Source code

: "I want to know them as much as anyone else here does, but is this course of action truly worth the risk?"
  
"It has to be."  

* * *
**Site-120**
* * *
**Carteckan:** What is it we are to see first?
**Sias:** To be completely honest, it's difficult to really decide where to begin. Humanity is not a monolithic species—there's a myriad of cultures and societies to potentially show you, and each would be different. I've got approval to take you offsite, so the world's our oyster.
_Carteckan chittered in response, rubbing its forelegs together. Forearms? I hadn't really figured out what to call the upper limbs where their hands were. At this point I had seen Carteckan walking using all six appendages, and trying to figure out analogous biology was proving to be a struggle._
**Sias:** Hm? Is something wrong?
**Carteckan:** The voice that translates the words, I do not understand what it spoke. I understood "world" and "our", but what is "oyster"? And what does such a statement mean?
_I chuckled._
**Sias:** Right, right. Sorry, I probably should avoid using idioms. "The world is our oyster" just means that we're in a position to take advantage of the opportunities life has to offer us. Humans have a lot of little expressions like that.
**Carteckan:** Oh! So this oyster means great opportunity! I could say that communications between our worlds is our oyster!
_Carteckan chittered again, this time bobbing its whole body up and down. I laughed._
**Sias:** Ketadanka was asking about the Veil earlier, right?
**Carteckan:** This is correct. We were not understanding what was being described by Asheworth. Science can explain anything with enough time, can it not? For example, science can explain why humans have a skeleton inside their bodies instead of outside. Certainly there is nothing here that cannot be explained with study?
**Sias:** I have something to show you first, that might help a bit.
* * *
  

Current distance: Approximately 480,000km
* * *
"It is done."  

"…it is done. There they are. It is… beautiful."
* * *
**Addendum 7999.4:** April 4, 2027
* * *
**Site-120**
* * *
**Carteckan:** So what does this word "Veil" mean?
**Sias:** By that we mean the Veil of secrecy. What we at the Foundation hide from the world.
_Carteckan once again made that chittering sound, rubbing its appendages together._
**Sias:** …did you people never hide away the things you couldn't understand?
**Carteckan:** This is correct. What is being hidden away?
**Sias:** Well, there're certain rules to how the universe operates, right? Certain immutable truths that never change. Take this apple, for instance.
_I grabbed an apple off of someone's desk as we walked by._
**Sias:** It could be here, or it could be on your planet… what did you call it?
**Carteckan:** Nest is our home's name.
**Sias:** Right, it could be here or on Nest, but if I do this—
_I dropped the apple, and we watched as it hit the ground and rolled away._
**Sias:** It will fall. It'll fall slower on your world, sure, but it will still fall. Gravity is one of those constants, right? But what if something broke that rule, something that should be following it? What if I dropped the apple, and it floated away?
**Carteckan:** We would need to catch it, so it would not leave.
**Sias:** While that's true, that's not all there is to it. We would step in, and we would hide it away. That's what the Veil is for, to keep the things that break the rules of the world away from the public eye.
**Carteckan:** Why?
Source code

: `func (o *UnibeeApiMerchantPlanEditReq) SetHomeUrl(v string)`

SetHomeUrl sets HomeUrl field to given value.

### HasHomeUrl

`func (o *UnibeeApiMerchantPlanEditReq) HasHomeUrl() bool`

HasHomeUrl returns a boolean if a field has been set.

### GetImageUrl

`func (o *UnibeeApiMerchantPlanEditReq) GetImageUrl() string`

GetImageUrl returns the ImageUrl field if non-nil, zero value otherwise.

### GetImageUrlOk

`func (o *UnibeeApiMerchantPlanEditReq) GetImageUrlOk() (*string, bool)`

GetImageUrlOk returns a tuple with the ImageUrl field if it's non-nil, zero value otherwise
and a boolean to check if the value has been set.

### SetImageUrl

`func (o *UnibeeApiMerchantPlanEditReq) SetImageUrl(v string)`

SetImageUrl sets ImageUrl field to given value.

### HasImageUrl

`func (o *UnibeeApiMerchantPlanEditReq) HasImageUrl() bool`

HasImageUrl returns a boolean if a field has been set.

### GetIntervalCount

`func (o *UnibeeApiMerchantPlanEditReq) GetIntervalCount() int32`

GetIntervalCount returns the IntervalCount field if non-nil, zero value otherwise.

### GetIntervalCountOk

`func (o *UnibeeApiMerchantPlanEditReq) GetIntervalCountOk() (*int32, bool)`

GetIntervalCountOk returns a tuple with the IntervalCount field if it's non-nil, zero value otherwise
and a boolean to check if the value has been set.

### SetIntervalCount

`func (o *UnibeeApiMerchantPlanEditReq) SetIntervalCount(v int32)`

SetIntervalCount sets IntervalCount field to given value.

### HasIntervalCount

• **Problem to work on**
If a line in the entries above contains "GetIntervalCountOk", report it.

• **Result of this task**
### GetIntervalCountOk
`func (o *UnibeeApiMerchantPlanEditReq) GetIntervalCountOk() (*int32, bool)`
GetIntervalCountOk returns a tuple with the IntervalCount field if it's non-nil, zero value otherwise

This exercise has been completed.